SLIPPERY ROCK, Pa. - Fran Bires may be retired from Slippery Rock University, but he has not been forgotten by the environmental education community for the impact he made during his career. Bires, the former director of SRU's Macoskey Center for Sustainability Systems Education and Research, received the Pennsylvania Association of Environmental Educators 2018 Keystone Award, March 12 at the PAEE's annual conference in State College.

The Keystone Award recognizes an educator who has dedicated his or her life to advancing the quality and opportunity for environmental education in Pennsylvania. Recipients have displayed uncommon and exceptional understanding, passion and commitment to environmental education, and serve as an inspiration to other environmental educators.

Bires Headshot

   BIRES

"I just practice what I believe every day," said Bires, who dedicated more than three decades to environmental education and resources management and continues to champion environmental causes as a volunteer. "I had a great career and for the PAEE to think of me and bestow this award on me is pretty special."
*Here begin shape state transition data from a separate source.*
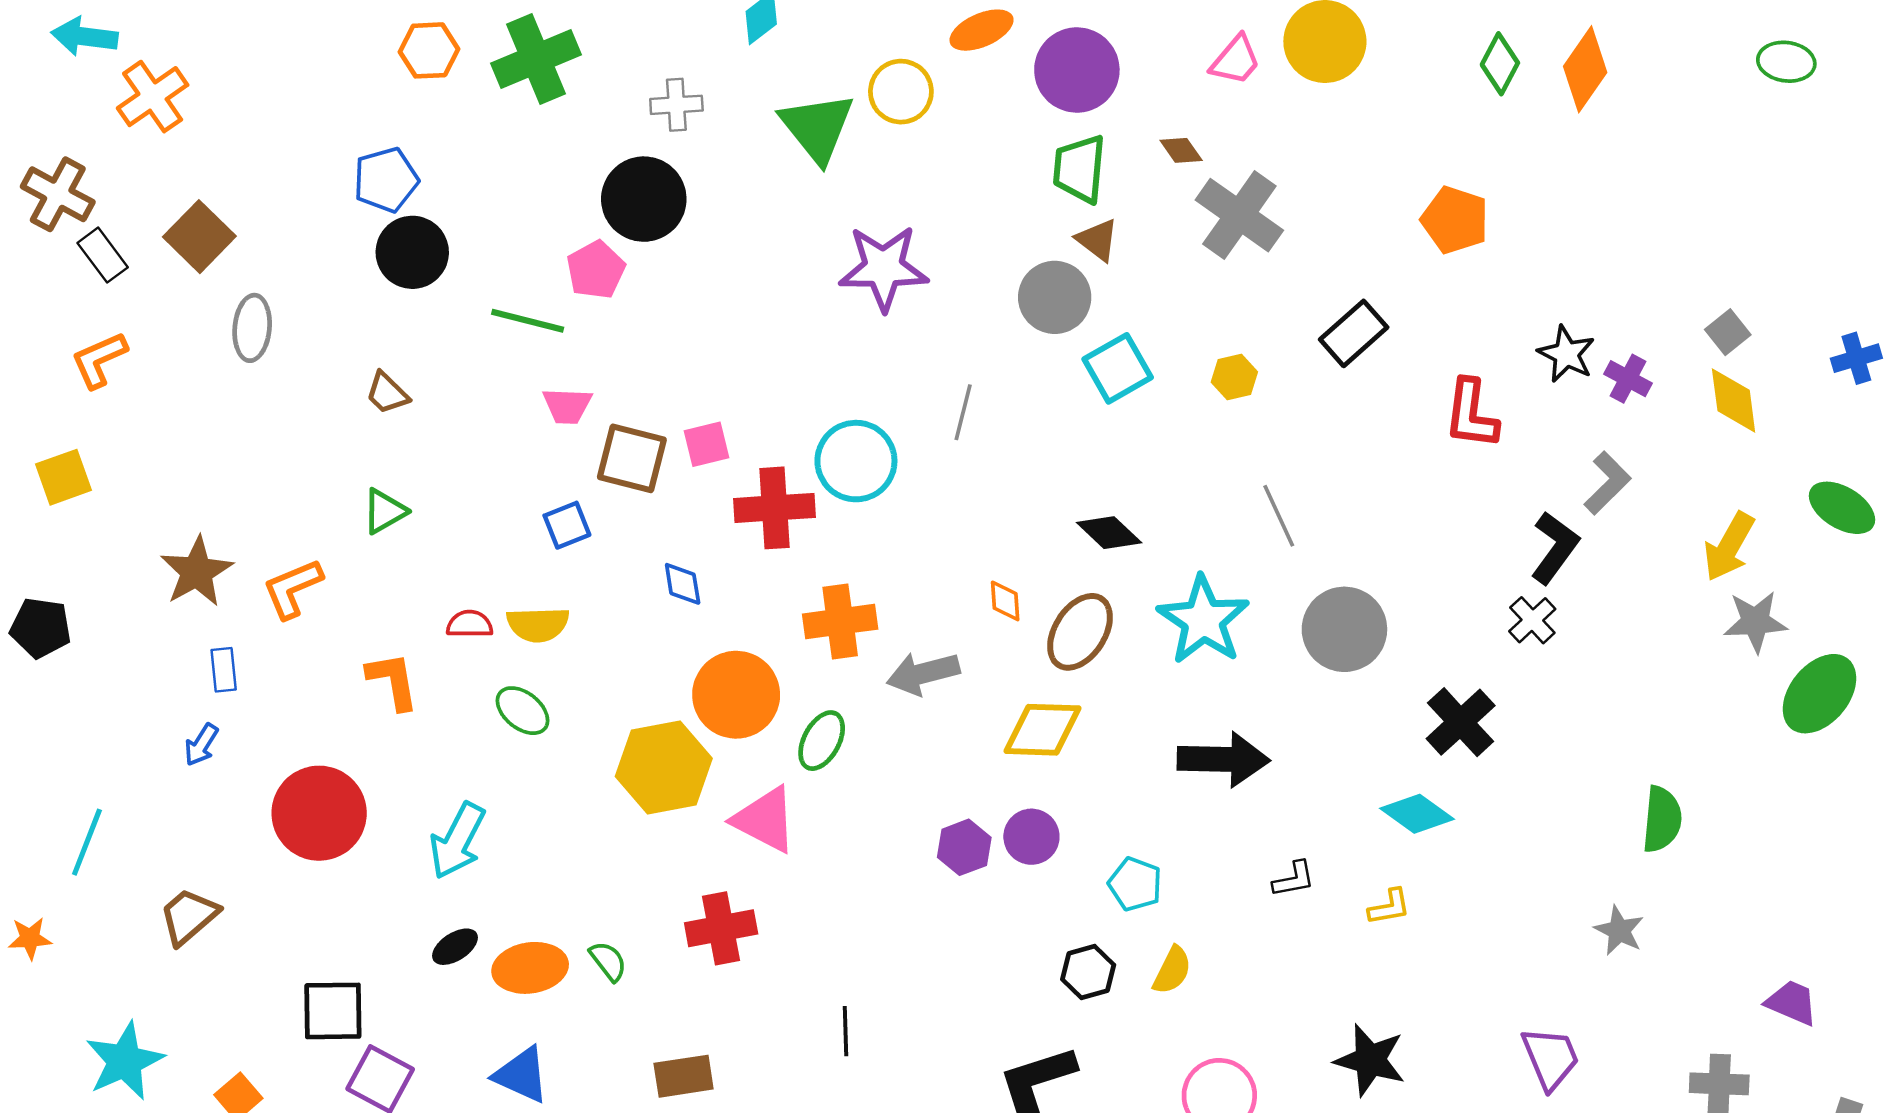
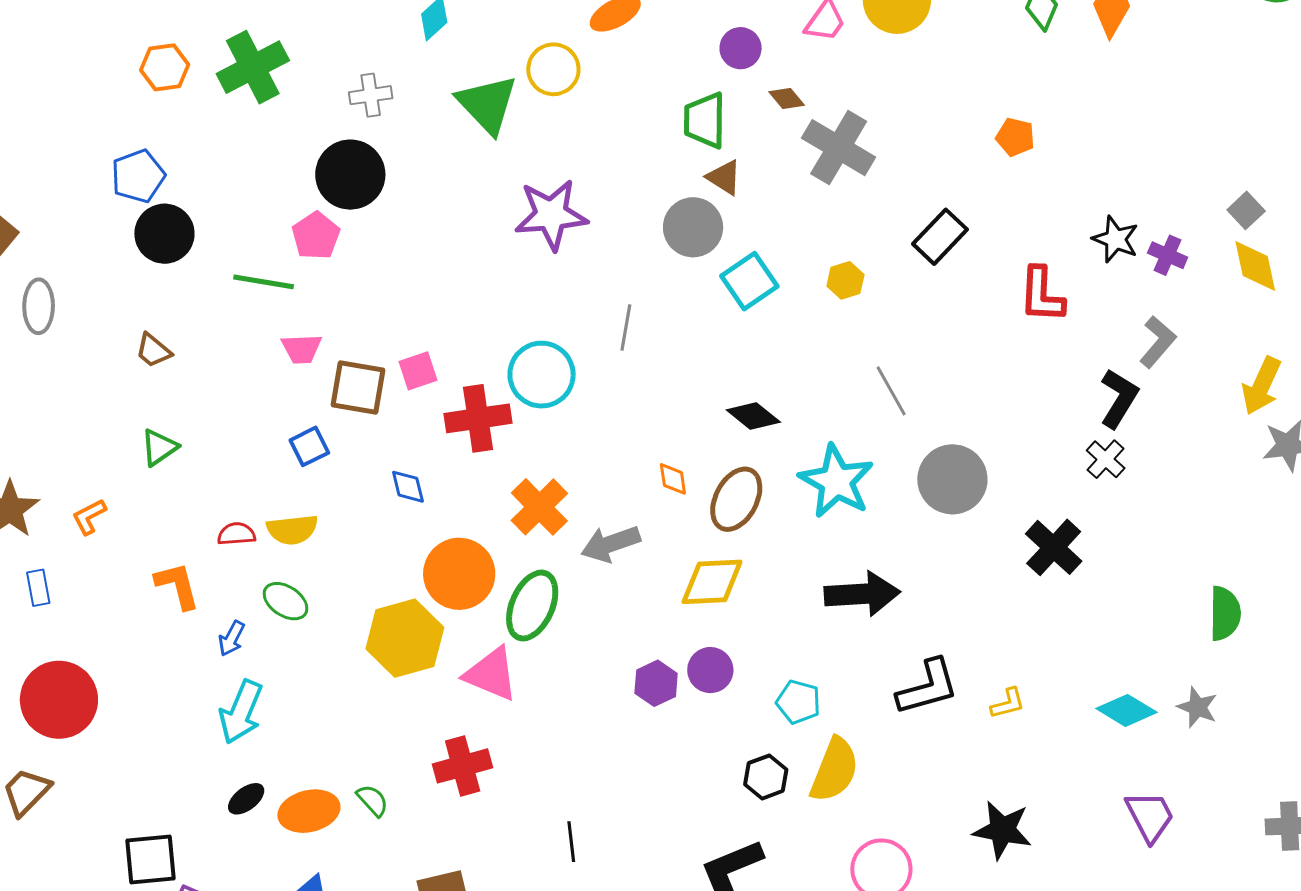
purple circle: (1077, 70) -> (741, 48), moved, size x0.6
orange pentagon: (1455, 220) -> (1015, 137), size x0.7
orange L-shape: (293, 588) -> (89, 517), size x0.7
orange cross: (840, 622) -> (539, 507), turned -32
green ellipse: (822, 741) -> (532, 606), size x1.4
blue arrow: (201, 745) -> (232, 638), moved
red circle: (319, 813) -> (59, 700), moved
cyan diamond: (1417, 814) -> (1126, 710), moved
black L-shape: (1294, 879) -> (928, 687), size x1.8
yellow semicircle: (1172, 970) -> (834, 770), size x1.6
Bires, who was nominated by William Wasser, park manager at Maurice K. Goddard State Park in Sandy Lake, spent most of his career at McKeever, a nature center in Sandy Lake formerly administered by SRU. Bires went from intern to environmental educator to director at McKeever, before concurrently serving as the director of SRU's Macoskey Center from 2012-16.

"I was blessed to land in this field and have a wonderful career doing what I believed in but also meeting a lot of cool people who were mentors for me," Bires said. "In this field you don't get rich from it, but it's very rewarding. People in this field are in it for the right reasons. They're not in it because it's a job."

As the director of the Macoskey Center, Bires mentored numerous student workers and helped write a grant from the Pennsylvania Department of Environmental Protection that provided environmental education programming for students from the Slippery Rock Area School District, conducted at the center and taught by SRU students.

"The Macoskey Center is a special place," Bires said. "I was fortunate to know Bob Macoskey and follow his dream. What I enjoyed was working with the students. We had a lot of student workers who came from a lot of different degrees, not just environmental science or parks and recreation, and for many of these students it was the first time they worked in a place like that. We had students who for first time in their lives, planted a seed in the ground and nurtured that plant."

Located on 83 acres of SRU's campus, the Macoskey Center was created in 1990 to promote sustainability at the University and in the local community through educational events, workshops and programs; physical demonstration of sustainable technologies and systems; and by supporting sustainability-focused academic initiatives and research.

In addition to his service at the Macoskey and McKeever centers, Bires spent part of his career at Raccoon Creek State Park in Hookstown, the Carnegie Museum of Natural History in Pittsburgh and the Brooks Nature Center at Oglebay Park in Wheeling, West Virginia. Additionally, Bires performed many roles for several environmental education organizations, conservancies and committees, including the Institute for Earth Education and the PAEE.

Founded in 1977, the PAEE is the one of the oldest state environmental education groups. Members include educators from nature centers, non-profit organizations, state agencies, school districts, colleges and universities, private industry and more.